Gezond op de werkvloer

,

Gepubliceerd in dagblad Trouw, 22 oktober 2011.

Werkgevers proberen een goede gezondheid van hun personeel op allerlei manieren te stimuleren. Want slechte gewoontes als roken, vet eten en weinig bewegen kosten geld. Maar heeft het effect? En moet je meedoen? Voor het arbeidsmarktkatern Ideale Banen maakte ik reportages over stoppen met roken bij de politie, sporten bij een vermogensbeheerder, en weightwatchen met de medewerkers van een farmaceutisch bedrijf.

Steeds vaker hameren werkgevers bij hun personeel op het belang van goede gezondheid. Het mag dan bovenal de verantwoordelijkheid van de werknemers zelf zijn, werkgevers zien meer en meer in dat ze direct of indirect onvermijdelijk te maken krijgen met de gevolgen van de leefstijl van hun personeel.

Zo waarschuwt anti-rookorganisatie Stivoro de werkgevers dat rokende werknemers gemiddeld anderhalf keer zo veel werkdagen verzuimen als niet-rokers en dat ze hun baas bovendien 7.500 euro per jaar aan rookpauzes kosten.
-=-=-
### Gevraagde opdracht 1
In welk dagblad en op welke datum is het tekstfragment gepubliceerd?
### Gevraagde opdracht 2
Schrijf uit het tekstfragment letterlijk over wat tussen "Werkgevers proberen een" en "van hun personeel." staat, beide inbegrepen.
Het materiaal hierna is niet nodig.

### Aangeleverd materiaal
-=-=-
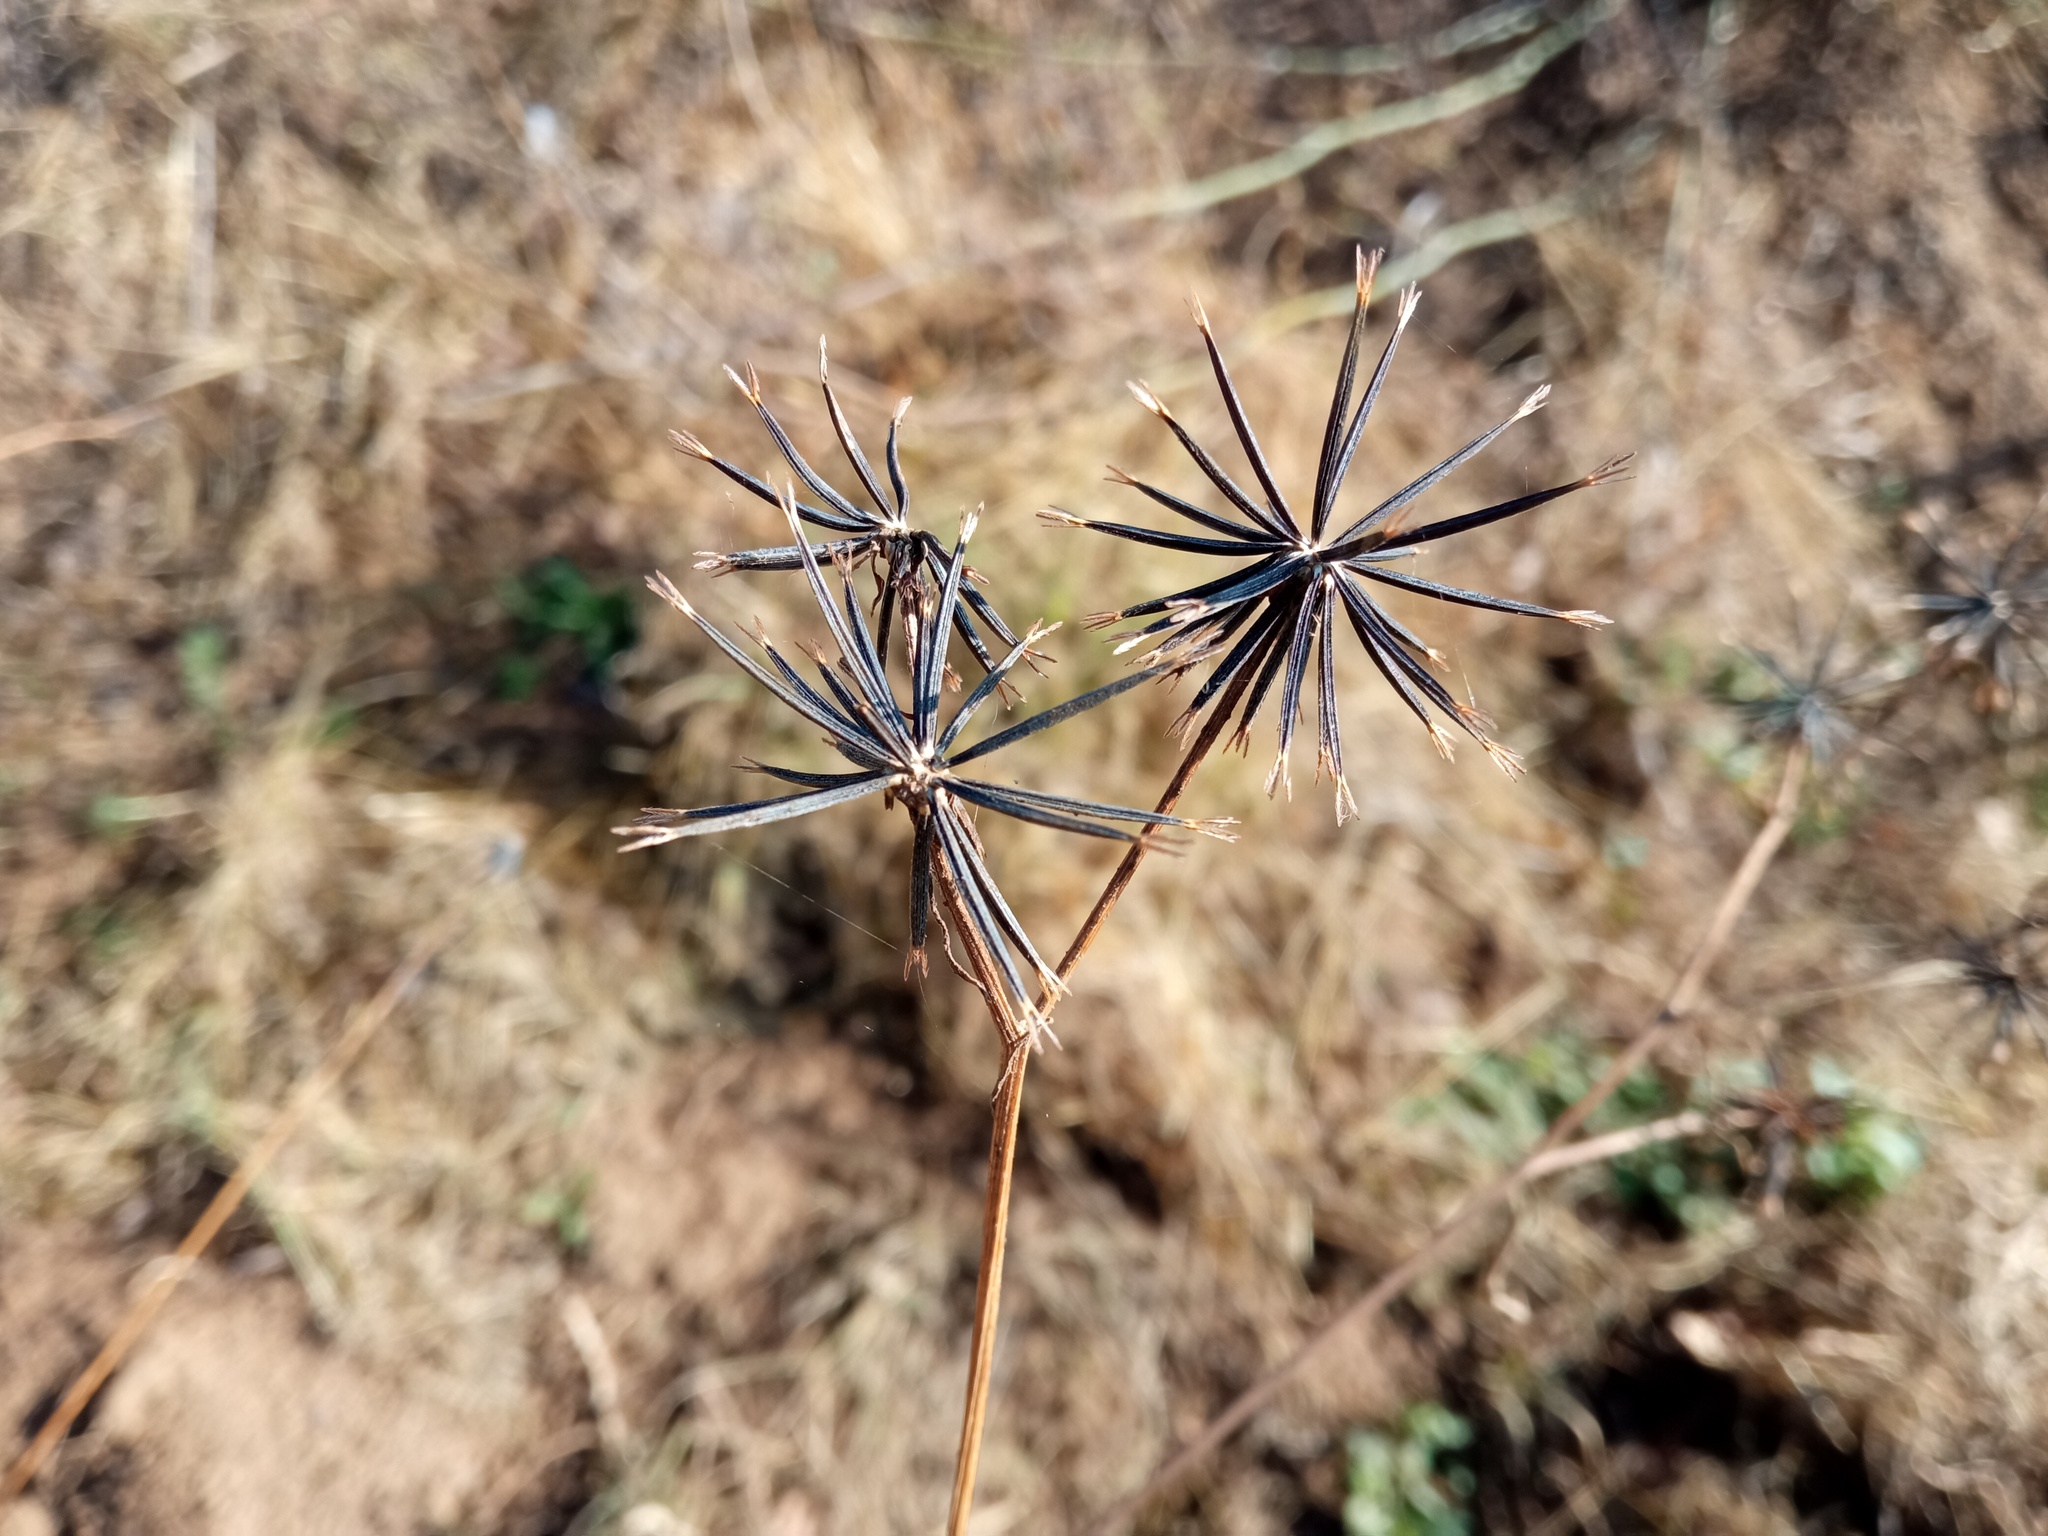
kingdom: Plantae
-=-=-
### Eindresultaat 1
In dagblad Trouw, op 22 oktober 2011.

### Eindresultaat 2
Werkgevers proberen een goede gezondheid van hun personeel op allerlei manieren te stimuleren. Want slechte gewoontes als roken, vet eten en weinig bewegen kosten geld. Maar heeft het effect? En moet je meedoen? Voor het arbeidsmarktkatern Ideale Banen maakte ik reportages over stoppen met roken bij de politie, sporten bij een vermogensbeheerder, en weightwatchen met de medewerkers van een farmaceutisch bedrijf.

Steeds vaker hameren werkgevers bij hun personeel op het belang van goede gezondheid. Het mag dan bovenal de verantwoordelijkheid van de werknemers zelf zijn, werkgevers zien meer en meer in dat ze direct of indirect onvermijdelijk te maken krijgen met de gevolgen van de leefstijl van hun personeel.